- Publisher: Cambridge University Press
- Online publication date: September 2022
- Print publication year: 2022
- Online ISBN: 9781108993296
- DOI: https://doi.org/10.1017/9781108993296
Offering an intimate history of how small things were used, handled, and worn, this collection shows how objects such as mugs and handkerchiefs were entangled with quotidian practices and rituals of bodily care. Small things, from tiny books to ceramic trinkets and toothpick cases, could delight and entertain, generating tactile pleasures for users while at the same time signalling the limits of the body's adeptness or the hand's dexterity. Simultaneously, the volume explores the striking mobility of small things: how fans, coins, rings, and pottery could, for instance, carry political, philosophical, and cultural concepts into circumscribed spaces. From the decorative and playful to the useful and performative, such small things as tea caddies, wampum beads, and drawings of ants negotiated larger political, cultural, and scientific shifts as they transported aesthetic and cultural practices across borders, via nationalist imagery, gift exchange, and the movement of global goods.

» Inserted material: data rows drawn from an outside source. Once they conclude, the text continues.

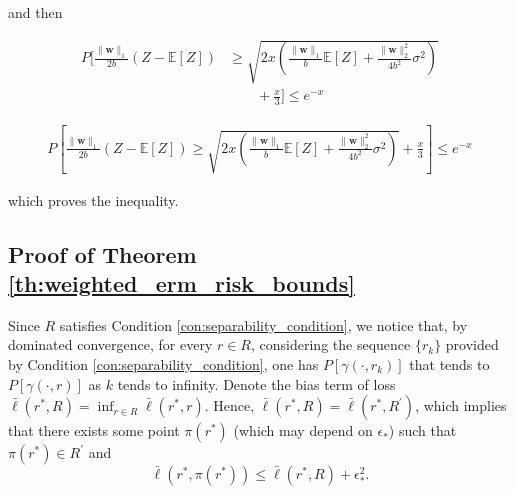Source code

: \documentclass[letterpaper]{article} %
\def\DoubleColumn{}
\def\DoubleColumnEnd{}
\def\SingleColumn{}
\def\SingleColumnEnd{}
\newtheorem{lemma}{Lemma}
\newcommand{\E}{\mathbb{E}}
\newcommand{\Pro}{P}
\newcommand{\weight}{\mathbf{w}}
\newcommand{\relossf}{\bar{\ell}}
\newcommand{\normo}[1]{\|#1\|_1}
\newcommand{\citep}[3]{(#1\ \citeauthor{#3}\ \citeyear{#3},\ #2)}
\begin{document}
    and then
    \DoubleColumn
    \begin{align*}
        \Pro[\frac{\normo{\weight{}}}{2b}(Z-\E[Z])&\ge \sqrt{2x(\frac{\normo{\weight{}}}{b}\E[Z]+\frac{\|\weight{}\|_2^2}{4b^2}\sigma^2)}\\
        &\qquad+\frac{x}{3}] \le e^{-x}
    \end{align*}
    \DoubleColumnEnd
    \SingleColumn
    \begin{align*}
        \Pro\left[\frac{\normo{\weight{}}}{2b}(Z-\E[Z])\ge \sqrt{2x(\frac{\normo{\weight{}}}{b}\E[Z]+\frac{\|\weight{}\|_2^2}{4b^2}\sigma^2)}+\frac{x}{3}\right] \le e^{-x}
    \end{align*}
    \SingleColumnEnd
    which proves the inequality.

\subsection{Proof of Theorem \ref{th:weighted_erm_risk_bounds}} %
\label{sub:proof_of_theorem_th:weighted_erm_risk_bounds}

    Since $R$ satisfies Condition \ref{con:separability_condition}, we notice that, by dominated convergence, for every $r\in R$, considering the sequence $\{r_k\}$ provided by Condition \ref{con:separability_condition}, one has $\Pro[\gamma(\cdot,r_k)]$ that tends to $\Pro[\gamma(\cdot, r)]$ as $k$ tends to infinity. Denote the bias term of loss $\relossf(r^*,R)=\inf_{r\in R}\relossf(r^*,r)$. Hence, $\relossf(r^*,R)=\relossf(r^*,R^\prime)$, which implies that there exists some point $\pi(r^*)$ (which may depend on $\epsilon_*$) such that $\pi(r^*)\in R^\prime$ and
    \begin{equation}
        \label{eq:asymptotic_function_inequality}
        \relossf(r^*, \pi(r^*))\le \relossf(r^*,R)+\epsilon_*^2.
    \end{equation}
\end{document}
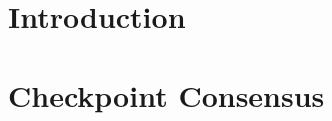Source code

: \documentclass[a4paper,10pt,twoside]{report}
\author{\me}
\begin{document}


\normalsize

%
%
%
%
%
%
%
%
%
%
%
%
%
%
%
%
\chapter{Introduction}\label{chapter:intro}
\setcounter{page}{0}


\clearemptydoublepage

\chapter{Checkpoint Consensus}\label{chapter:consensus}


\clearemptydoublepage

%



%
%
%
\end{document}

Placing the minuscule under the magnifying glass, Small Things in the Eighteenth Century is an astonishingly diverse but uniformly fascinating collection of essays. From teapots, coins, and trinkets to insects, books, and beads, small things can be easy to ignore or forget. And yet in this volume small things are shown to spark big ideas, to move unnoticed through space and time, to traverse seemingly impermeable social and political boundaries. This book is a key intervention in the field and will demand the attention of literary scholars, art and design historians, curators, and anybody interested in gaining a richer sense of everyday life during the eighteenth century.
Joseph Hone - Newcastle University
Small Things in the Eighteenth Century makes an important contribution to cultural history by focusing its readers on the myriad little details that comprised the period's material world. Gewgaws and luxuries as small as a wampum bead, ant, or punctuation mark, as common as a button or as rare as a medal, as complete as a miniature portrait or as fragmented as a glass shard—minute items that could be seen, held, treasured, lost, and traded become a means of measuring crucial developments at home and around the globe. The interdisciplinary expertise of the contributors provides a lively diversity of perspectives on the practical and symbolic meanings of each small thing.